#### Data under study:
+ + + +
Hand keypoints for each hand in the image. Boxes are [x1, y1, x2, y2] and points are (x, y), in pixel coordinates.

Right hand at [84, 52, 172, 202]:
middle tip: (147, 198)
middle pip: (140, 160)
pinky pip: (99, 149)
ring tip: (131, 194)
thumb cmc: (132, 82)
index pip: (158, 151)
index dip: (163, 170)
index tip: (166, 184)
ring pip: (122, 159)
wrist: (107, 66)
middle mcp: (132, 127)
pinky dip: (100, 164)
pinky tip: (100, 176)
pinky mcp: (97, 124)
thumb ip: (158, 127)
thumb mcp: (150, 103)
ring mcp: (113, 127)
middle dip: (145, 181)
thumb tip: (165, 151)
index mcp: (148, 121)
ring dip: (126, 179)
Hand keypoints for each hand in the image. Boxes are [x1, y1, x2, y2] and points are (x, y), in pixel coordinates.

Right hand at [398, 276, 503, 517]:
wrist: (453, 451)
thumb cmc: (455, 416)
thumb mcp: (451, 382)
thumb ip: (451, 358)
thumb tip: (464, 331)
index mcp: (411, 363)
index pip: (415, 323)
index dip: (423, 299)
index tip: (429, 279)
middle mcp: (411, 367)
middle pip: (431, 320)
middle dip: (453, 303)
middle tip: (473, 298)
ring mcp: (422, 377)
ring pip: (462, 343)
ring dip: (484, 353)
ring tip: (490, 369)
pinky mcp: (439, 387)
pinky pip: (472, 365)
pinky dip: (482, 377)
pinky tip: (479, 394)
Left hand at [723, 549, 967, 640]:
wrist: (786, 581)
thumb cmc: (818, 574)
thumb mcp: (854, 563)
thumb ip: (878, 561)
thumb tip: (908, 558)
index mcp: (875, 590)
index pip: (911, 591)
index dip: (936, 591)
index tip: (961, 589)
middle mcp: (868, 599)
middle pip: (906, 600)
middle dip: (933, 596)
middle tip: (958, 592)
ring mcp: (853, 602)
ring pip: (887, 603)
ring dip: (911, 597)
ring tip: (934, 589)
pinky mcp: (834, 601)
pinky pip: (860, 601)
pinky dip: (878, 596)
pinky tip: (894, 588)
+ + + +
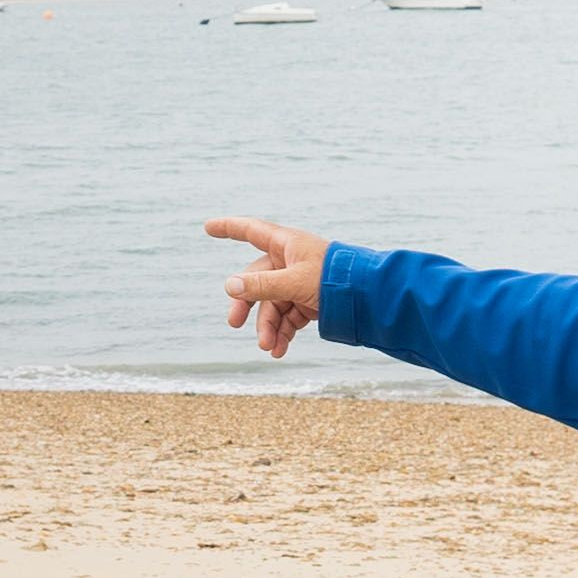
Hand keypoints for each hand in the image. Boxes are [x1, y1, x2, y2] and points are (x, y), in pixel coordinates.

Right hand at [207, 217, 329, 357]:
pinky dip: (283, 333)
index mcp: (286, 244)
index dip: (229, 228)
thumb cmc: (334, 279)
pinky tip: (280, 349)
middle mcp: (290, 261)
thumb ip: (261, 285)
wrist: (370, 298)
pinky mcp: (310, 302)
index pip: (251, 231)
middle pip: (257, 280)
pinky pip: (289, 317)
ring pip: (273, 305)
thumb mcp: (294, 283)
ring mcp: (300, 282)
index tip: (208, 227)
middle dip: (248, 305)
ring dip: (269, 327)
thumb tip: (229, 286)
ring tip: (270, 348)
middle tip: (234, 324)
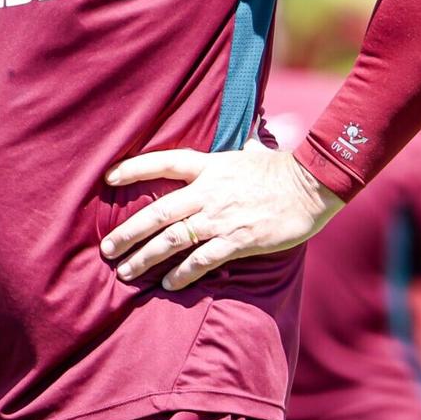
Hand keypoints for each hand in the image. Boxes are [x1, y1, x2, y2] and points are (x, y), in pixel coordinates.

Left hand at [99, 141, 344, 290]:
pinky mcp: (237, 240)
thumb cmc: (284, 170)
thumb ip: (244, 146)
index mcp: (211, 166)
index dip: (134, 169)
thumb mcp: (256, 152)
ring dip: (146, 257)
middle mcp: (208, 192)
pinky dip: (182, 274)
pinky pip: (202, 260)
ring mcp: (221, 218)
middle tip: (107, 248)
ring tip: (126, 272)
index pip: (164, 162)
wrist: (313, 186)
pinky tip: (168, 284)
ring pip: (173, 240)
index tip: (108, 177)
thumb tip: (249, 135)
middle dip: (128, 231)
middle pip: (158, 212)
+ + + +
#### How to complete this task:
Copy word for word only the lines above from the one with "index tip: (208, 227)" through the one with "middle pip: (158, 212)". Leave pictures out.

#### Exercise output:
index tip: (208, 227)
middle dip: (248, 305)
ring dip: (269, 327)
thumb tip: (229, 286)
ring tip: (270, 348)
middle tip: (234, 324)
Hand keypoints for each hand in the image. Boxes are [x1, y1, x2, y2] and points are (x, y), in pixel coordinates.

Left hand at [99, 141, 344, 290]:
pinky mcp: (237, 240)
thumb cmc: (284, 170)
thumb ip: (244, 146)
index mcp: (211, 166)
index dip: (134, 169)
thumb mcp: (256, 152)
ring dip: (146, 257)
middle mcp: (208, 192)
pinky dip: (182, 274)
pinky pip: (202, 260)
ring mcp: (221, 218)
middle tip: (107, 248)
ring tip: (126, 272)
index pip: (164, 162)
wrist: (313, 186)
pinky tip: (168, 284)
ring pip: (173, 240)
index tip: (108, 177)
thumb tip: (249, 135)
middle dip: (128, 231)
middle pip: (158, 212)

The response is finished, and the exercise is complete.